Few things stunned the maritime community quite like the Lazarus style resurrection of Portuscale Cruises, the nascent niche operator that has risen, Phoenix style, from the ashes of Classic International Cruises, and it’s spectacular collapse a couple of years ago.
Make no bones about it; Portuscale is as far removed from the accepted tenets of mainstream cruising as it is possible to be. While modern ships divert their passengers attention from the elements by showcasing a whole string of eye boggling, constantly evolving new features, the Portuscale experience is resolutely, exquisitely retro.
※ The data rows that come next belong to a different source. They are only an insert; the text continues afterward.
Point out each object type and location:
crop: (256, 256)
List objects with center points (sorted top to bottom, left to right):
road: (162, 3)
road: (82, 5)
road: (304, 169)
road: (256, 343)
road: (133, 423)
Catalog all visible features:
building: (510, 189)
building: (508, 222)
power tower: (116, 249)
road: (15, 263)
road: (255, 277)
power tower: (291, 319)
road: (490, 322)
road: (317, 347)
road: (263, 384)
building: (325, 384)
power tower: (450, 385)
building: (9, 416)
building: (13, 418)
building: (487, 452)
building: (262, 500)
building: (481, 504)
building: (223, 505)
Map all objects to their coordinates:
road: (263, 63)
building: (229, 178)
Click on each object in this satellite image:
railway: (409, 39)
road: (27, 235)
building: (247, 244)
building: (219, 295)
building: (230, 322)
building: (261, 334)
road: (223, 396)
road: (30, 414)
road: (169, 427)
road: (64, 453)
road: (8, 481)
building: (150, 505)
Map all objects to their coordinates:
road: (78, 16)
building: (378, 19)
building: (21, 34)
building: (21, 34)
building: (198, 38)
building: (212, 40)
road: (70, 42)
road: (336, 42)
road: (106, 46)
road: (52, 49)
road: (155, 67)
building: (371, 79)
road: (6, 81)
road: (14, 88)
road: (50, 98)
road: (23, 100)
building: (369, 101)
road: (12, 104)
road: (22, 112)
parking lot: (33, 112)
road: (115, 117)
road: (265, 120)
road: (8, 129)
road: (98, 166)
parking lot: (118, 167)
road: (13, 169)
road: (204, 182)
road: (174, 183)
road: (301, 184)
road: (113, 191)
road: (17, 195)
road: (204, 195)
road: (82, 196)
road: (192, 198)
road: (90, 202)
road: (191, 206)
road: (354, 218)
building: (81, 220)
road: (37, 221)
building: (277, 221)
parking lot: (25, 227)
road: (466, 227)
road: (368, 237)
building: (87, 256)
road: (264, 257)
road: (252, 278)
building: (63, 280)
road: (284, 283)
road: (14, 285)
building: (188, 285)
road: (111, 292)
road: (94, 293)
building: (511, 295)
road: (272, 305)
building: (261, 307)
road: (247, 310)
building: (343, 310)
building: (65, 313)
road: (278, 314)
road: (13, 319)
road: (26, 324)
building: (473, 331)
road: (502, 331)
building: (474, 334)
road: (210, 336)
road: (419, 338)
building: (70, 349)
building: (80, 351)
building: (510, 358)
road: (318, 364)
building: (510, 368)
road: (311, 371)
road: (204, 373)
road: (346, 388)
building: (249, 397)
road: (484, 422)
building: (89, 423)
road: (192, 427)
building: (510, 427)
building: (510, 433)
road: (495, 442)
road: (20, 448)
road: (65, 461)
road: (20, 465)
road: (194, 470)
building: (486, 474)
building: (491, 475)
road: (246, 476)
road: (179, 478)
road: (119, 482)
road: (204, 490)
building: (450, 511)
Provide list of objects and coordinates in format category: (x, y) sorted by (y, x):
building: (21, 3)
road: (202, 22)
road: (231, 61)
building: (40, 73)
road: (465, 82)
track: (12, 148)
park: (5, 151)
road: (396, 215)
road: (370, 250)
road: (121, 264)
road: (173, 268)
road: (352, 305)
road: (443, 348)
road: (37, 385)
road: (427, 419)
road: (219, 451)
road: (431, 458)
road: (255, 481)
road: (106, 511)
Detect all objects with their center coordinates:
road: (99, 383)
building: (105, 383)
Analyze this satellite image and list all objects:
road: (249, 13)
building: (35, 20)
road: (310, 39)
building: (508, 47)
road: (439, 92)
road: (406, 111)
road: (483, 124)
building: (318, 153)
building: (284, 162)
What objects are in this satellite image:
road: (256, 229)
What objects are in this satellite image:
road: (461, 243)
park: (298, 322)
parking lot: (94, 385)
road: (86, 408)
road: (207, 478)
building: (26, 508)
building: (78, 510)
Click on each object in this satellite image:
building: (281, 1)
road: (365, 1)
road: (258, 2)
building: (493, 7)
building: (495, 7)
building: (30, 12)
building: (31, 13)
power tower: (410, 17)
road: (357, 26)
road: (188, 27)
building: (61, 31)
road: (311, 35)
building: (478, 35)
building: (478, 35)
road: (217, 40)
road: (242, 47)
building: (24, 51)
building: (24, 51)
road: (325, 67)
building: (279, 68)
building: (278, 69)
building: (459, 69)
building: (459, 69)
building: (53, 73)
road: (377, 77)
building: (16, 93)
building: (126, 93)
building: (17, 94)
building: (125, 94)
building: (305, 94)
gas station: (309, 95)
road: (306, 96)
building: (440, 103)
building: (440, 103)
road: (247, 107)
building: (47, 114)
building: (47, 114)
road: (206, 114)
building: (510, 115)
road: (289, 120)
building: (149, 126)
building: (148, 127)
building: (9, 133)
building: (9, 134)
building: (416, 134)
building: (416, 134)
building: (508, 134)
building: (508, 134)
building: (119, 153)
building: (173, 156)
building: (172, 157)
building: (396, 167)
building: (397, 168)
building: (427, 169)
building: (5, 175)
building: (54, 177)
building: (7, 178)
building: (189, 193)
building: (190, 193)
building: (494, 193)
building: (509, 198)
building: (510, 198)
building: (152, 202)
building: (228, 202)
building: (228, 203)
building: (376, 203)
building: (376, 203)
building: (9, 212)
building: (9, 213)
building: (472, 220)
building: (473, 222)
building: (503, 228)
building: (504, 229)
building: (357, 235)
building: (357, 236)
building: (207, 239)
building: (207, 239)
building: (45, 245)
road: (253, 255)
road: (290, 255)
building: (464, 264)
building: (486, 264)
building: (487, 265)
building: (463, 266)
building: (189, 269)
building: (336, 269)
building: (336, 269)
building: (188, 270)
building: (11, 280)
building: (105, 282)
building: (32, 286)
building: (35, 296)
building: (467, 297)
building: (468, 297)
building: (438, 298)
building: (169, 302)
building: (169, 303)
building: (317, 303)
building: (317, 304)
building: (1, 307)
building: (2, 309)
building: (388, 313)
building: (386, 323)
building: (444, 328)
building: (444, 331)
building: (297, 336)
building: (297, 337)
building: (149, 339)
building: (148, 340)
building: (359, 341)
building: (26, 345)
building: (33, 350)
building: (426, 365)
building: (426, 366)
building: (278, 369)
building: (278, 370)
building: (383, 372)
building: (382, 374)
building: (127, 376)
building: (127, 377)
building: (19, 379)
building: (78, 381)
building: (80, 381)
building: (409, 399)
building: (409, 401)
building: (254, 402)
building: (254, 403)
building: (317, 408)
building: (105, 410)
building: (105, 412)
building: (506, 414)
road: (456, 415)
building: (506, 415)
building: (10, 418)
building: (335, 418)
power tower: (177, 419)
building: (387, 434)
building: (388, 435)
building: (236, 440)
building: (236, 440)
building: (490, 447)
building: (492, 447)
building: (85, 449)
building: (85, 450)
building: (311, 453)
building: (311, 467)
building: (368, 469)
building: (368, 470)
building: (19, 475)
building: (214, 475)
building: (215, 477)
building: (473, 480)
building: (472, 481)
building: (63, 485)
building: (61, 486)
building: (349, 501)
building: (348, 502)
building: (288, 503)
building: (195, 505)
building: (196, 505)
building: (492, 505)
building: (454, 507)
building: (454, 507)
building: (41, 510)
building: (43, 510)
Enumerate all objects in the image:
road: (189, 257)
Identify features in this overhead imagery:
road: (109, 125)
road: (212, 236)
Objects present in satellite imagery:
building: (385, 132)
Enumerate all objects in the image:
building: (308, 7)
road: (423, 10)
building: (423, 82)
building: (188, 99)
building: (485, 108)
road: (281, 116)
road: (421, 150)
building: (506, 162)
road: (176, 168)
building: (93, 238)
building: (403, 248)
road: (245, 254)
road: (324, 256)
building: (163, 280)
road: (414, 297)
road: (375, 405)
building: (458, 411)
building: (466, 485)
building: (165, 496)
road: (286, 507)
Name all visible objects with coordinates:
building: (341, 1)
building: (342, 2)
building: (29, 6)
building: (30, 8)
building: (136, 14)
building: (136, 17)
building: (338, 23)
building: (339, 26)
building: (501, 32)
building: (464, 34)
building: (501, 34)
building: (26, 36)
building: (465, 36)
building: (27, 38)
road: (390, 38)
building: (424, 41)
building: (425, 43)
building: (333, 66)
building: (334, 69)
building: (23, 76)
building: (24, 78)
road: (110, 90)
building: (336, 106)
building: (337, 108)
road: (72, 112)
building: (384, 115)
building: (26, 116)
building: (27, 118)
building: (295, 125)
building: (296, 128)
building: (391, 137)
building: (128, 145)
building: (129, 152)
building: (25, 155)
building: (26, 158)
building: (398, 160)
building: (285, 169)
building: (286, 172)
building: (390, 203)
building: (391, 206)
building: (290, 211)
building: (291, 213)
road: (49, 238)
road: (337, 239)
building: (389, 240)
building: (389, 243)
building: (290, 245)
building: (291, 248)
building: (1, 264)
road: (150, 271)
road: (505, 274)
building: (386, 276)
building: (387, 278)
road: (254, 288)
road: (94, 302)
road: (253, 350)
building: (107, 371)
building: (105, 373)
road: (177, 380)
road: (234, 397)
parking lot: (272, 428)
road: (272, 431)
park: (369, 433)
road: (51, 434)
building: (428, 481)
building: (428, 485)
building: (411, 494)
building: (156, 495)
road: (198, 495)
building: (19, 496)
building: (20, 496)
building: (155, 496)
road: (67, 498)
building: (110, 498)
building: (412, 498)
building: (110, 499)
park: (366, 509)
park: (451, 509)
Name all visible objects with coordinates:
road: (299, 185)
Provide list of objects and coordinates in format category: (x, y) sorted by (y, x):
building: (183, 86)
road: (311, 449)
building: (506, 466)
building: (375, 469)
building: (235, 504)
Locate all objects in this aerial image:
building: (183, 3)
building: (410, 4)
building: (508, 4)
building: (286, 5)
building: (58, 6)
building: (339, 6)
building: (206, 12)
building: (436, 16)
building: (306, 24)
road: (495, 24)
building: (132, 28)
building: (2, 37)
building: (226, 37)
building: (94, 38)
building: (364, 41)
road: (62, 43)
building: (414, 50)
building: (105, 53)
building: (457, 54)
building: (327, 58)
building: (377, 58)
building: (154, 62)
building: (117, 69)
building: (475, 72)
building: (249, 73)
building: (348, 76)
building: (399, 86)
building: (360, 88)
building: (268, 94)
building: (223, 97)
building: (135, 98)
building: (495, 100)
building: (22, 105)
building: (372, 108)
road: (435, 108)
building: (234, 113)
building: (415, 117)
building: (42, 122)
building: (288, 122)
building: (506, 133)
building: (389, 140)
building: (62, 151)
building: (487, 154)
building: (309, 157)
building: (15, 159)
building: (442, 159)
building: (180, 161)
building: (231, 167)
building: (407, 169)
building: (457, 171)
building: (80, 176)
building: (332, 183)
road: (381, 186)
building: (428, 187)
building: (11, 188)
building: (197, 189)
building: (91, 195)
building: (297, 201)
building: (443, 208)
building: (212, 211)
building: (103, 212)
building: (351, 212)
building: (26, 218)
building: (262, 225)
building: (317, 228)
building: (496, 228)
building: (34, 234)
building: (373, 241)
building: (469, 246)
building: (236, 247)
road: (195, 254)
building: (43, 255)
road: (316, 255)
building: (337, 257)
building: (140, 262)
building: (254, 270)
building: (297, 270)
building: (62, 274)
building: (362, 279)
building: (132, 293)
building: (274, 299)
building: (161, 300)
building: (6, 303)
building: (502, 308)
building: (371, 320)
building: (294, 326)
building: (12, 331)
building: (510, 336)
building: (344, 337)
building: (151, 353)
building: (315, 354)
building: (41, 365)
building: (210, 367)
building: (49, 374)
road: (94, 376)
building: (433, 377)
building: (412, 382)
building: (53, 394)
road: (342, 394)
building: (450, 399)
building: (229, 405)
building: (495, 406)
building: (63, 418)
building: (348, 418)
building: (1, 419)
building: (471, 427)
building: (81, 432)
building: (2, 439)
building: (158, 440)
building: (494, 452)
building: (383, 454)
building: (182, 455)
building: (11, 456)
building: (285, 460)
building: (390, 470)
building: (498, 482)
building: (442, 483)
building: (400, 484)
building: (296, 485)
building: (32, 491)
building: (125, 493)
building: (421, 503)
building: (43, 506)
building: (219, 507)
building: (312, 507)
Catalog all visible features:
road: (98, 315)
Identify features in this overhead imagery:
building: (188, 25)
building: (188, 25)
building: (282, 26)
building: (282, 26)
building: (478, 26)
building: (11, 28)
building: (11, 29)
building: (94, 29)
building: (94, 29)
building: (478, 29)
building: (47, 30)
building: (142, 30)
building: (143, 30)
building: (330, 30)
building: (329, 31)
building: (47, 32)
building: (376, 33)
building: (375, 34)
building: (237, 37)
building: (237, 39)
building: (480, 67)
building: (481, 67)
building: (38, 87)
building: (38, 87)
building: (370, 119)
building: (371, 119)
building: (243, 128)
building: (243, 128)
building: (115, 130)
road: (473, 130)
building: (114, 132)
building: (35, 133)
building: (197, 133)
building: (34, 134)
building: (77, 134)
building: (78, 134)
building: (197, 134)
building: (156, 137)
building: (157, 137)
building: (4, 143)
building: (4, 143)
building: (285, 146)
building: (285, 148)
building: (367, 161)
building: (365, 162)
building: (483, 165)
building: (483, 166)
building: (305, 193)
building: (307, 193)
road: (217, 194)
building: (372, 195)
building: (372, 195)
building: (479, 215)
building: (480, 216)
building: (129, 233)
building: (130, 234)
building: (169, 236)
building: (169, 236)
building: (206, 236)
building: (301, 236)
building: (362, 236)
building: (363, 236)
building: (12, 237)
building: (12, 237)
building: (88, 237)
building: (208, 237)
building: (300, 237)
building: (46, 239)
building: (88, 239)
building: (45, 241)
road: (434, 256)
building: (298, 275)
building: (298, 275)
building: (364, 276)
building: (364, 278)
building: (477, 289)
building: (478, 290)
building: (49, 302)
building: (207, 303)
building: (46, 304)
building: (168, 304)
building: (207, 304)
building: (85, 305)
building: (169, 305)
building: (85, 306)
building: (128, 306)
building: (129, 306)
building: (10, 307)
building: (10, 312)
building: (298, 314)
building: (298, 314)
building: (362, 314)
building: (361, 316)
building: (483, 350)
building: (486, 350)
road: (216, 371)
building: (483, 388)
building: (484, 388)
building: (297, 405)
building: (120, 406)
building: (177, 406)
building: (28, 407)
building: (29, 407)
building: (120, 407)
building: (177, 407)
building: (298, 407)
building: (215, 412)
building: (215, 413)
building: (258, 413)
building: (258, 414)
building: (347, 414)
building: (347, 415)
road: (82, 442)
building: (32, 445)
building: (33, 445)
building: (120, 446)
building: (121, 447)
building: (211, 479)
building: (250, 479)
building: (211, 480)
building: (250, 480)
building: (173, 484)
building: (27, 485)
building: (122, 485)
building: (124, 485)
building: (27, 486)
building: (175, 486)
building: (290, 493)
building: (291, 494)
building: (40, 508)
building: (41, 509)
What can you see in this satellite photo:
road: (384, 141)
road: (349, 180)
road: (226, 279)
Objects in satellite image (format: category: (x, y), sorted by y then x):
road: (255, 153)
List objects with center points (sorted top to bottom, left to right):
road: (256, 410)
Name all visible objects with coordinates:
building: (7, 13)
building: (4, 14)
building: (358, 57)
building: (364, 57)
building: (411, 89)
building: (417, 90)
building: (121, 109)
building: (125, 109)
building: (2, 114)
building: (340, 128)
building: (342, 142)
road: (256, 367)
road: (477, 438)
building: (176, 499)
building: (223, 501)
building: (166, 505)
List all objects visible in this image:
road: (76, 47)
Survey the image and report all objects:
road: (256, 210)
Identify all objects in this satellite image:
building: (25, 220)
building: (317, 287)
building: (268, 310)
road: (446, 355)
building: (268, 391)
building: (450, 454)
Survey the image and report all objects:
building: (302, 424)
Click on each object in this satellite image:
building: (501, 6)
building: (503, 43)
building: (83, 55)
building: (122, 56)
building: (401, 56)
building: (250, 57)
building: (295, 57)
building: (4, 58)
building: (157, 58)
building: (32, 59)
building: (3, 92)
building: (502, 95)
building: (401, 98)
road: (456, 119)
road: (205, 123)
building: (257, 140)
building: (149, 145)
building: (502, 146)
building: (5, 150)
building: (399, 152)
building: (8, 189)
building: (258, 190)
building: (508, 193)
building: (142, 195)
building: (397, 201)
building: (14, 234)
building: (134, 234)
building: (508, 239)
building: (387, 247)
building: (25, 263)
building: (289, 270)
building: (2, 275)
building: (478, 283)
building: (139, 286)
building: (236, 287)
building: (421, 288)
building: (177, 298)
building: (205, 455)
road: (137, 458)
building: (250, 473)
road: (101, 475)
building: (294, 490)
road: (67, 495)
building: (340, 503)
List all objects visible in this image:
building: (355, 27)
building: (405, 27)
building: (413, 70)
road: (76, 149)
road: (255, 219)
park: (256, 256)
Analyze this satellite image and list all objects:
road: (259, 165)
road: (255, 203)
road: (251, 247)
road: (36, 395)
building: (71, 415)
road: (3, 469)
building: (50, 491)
Here you’ll find much smaller, more intimate ships that still have the personal touch, while keeping the base amenities that made ocean voyages such a compelling way to travel in the first place. You’ll find good restaurants offering traditional, fixed seating for dinner, a show lounge and a piano bar, a few shops, and large, commodious cabins that actually give you room- and reason- to relax in. Though not too many have balconies, there is a really agreeable trade off on these small, beautifully crafted gems.
This comes in the shape of their simple, stunning lines; a clear throwback over more than six decades, to an age when seagoing ships had beautiful, bewitching lines. In short, they possessed camber, sheer and poise; things once deemed to be marketing attractions in and of their own right. Things rescued from the scrap heap by Portuscale. And quite literally at that, too.
Each of the four ships- Funchal, Porto, Lisboa and Azores- represents one of the most elegant and evocative travel experiences available anywhere today- the maritime equivalent of the magnificently resurrected Orient Express luxury train. Vessels that offer two journeys for what amounts to the price of one.
Firstly, each ship will take you on a hopefully compelling voyage of discovery to a string of ports around the globe; the smaller size of the ships also allows them to nip smartly into the smaller, sweeter little port havens that their bigger, glitzier brethren have to glide past. This is a compelling excuse for booking in and of itself.
The second journey? A voyage back in time, to an age when more personalised service actually counted for a lot. To an age when a good steamer chair proved far more preferable to gimmicks like cantilevered walkways and rock climbing walls. An age when you could actually look out at the ocean in all it’s moody, matchless majesty, and feel a real connection with it. A time when ship and sea were unashamedly symbiotic.
The living, breathing proof of this renaissance emerged a few weeks ago, when Funchal emerged from her dusty concrete cocoon like a flower bursting into bloom after three years of darkened lay up. Scrapyards around the worlds had flexed their cheque books and sharpened their knives over the demise of the Classic International fleet; it seems that those gentlemen- so busy and feted of late- are to be disappointed on this front, at least.
God knows, the maritime community needs the diversity that is wrapped up in this quartet of proud, distinctive little hulls. 2013 has seen Sleeping Beauty begin to slowly blink herself awake. It is very much to be hoped that 2014 sees a resurgence of interest in what amounts to a truly largely forgotten form of travel; the small ocean liner.